Table 17 provides the average values of BIQI and NIQE measures of the reconstructed HR solutions from MDSP dataset [49] at different magnification factors. From the visual perception and tabular data analysis, it is observed that, even for real-time data analysis also, our proposed method is providing superior reconstruction quality than the other methods. Methods in [29] and [35] are providing comparable results to the proposed work. But, with increase in magnification factor, the reconstruction accuracy of these methods severely degrades and artifacts dominant.

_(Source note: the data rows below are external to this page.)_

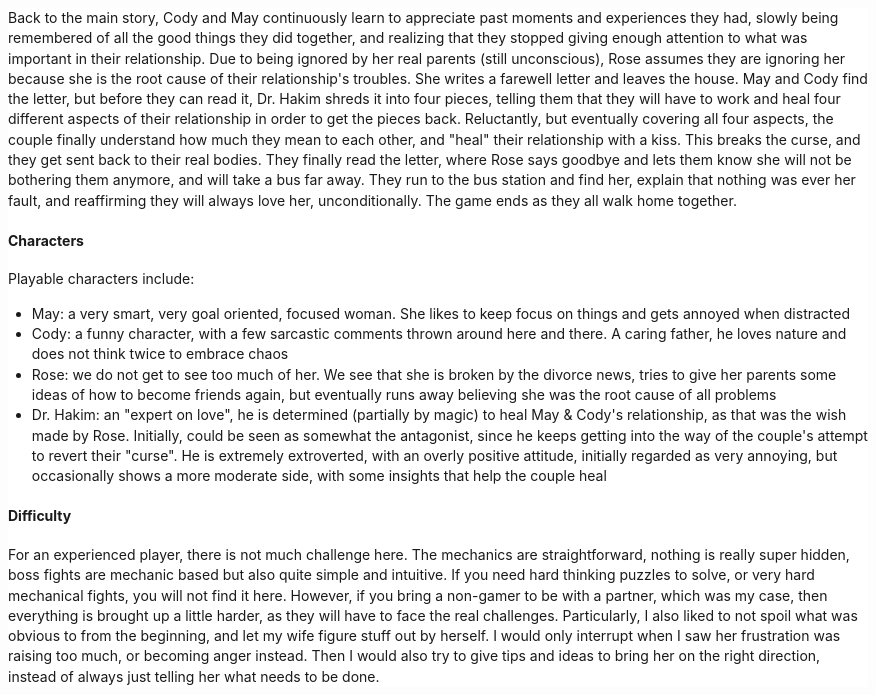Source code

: Back to the main story, Cody and May continuously learn to appreciate past moments and experiences they had, slowly 
being remembered of all the good things they did together, and realizing that they stopped giving enough attention to 
what was important in their relationship. Due to being ignored by her real parents (still unconscious), Rose assumes 
they are ignoring her because she is the root cause of their relationship's troubles. She writes a farewell letter and 
leaves the house. May and Cody find the letter, but before they can read it, Dr. Hakim shreds it into four pieces, 
telling them that they will have to work and heal four different aspects of their relationship in order to get the 
pieces back. Reluctantly, but eventually covering all four aspects, the couple finally understand how much they mean to
each other, and "heal" their relationship with a kiss. This breaks the curse, and they get sent back to their real 
bodies. They finally read the letter, where Rose says goodbye and lets them know she will not be bothering them anymore,
and will take a bus far away. They run to the bus station and find her, explain that nothing was ever her fault, and
reaffirming they will always love her, unconditionally. The game ends as they all walk home together.

#### Characters

Playable characters include:

* May: a very smart, very goal oriented, focused woman. She likes to keep focus on things and gets annoyed when 
distracted
* Cody: a funny character, with a few sarcastic comments thrown around here and there. A caring father, he loves nature
and does not think twice to embrace chaos
* Rose: we do not get to see too much of her. We see that she is broken by the divorce news, tries to give her parents
some ideas of how to become friends again, but eventually runs away believing she was the root cause of all problems
* Dr. Hakim: an "expert on love", he is determined (partially by magic) to heal May & Cody's relationship, as that was
the wish made by Rose. Initially, could be seen as somewhat the antagonist, since he keeps getting into the way of the
couple's attempt to revert their "curse". He is extremely extroverted, with an overly positive attitude, initially 
regarded as very annoying, but occasionally shows a more moderate side, with some insights that help the couple heal

#### Difficulty

For an experienced player, there is not much challenge here. The mechanics are straightforward, nothing is really super
hidden, boss fights are mechanic based but also quite simple and intuitive. If you need hard thinking puzzles to solve,
or very hard mechanical fights, you will not find it here. However, if you bring a non-gamer to be with a partner, which
was my case, then everything is brought up a little harder, as they will have to face the real challenges. Particularly,
I also liked to not spoil what was obvious to from the beginning, and let my wife figure stuff out by herself. I would
only interrupt when I saw her frustration was raising too much, or becoming anger instead. Then I would also try to
give tips and ideas to bring her on the right direction, instead of always just telling her what needs to be done.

On the other hand, our proposed method maintains its reconstruction accuracy even at larger magnification factors.

Table 18 provides the average improvement of BIQI and NIQE measures of the proposed method over the methods in [29] and [35] at different magnification factors for MDSP dataset.

5 Conclusion

In this paper, we have presented an efficient neighbor embedding-based super-resolution reconstruction scheme by utilizing an enhanced way of representing image patch in feature space and a faster way of searching candidate patches. Each patch is efficiently represented by fusing a number of low- and high-level feature attributes which in turn provides sufficient essential information for reconstructing high-quality image details. Moreover, this unified means of patch representation makes the reconstruction process robust to noise. Size of K is chosen adaptively and patch similarity is measured in non-Euclidean space. This overcomes the bottleneck of Euclidean distance-based similarity measures. Qualitative and quantitative analysis of reconstruction process suggests that methods in [29, 35] provide comparable results with the proposed method and hence considered as the next two state-of-the-art methods. Our proposed work produces an average gain in PSNR by 0.37-0.68 dB, average improvements of SSIM, FSIM, RM, BM, SRCC and IG measures are by 0.91–1.08%, 1.09–1.94%, 6.45–12%, 11.26–17.54%, 10.13–18.10% and 6.98%, respectively, over the method in [35] at a cost of 3–5 s more processing time. Moreover, as compared to method in [29], our method achieves an average gain in PSNR by .30–.60 dB, average gain in SSIM, FSIM, RM, BM, SRCC and IG measures are by .64–.8%, .73–1.62%, 4.31–10.78%, 2.7–9.7%, 7.15–17.9% and 5.8% at a cost of 4–6 s processing time. All these analysis suggest that the proposed work produces a better trade-off between sharper image details and running time than the compared state-of-the-art methods.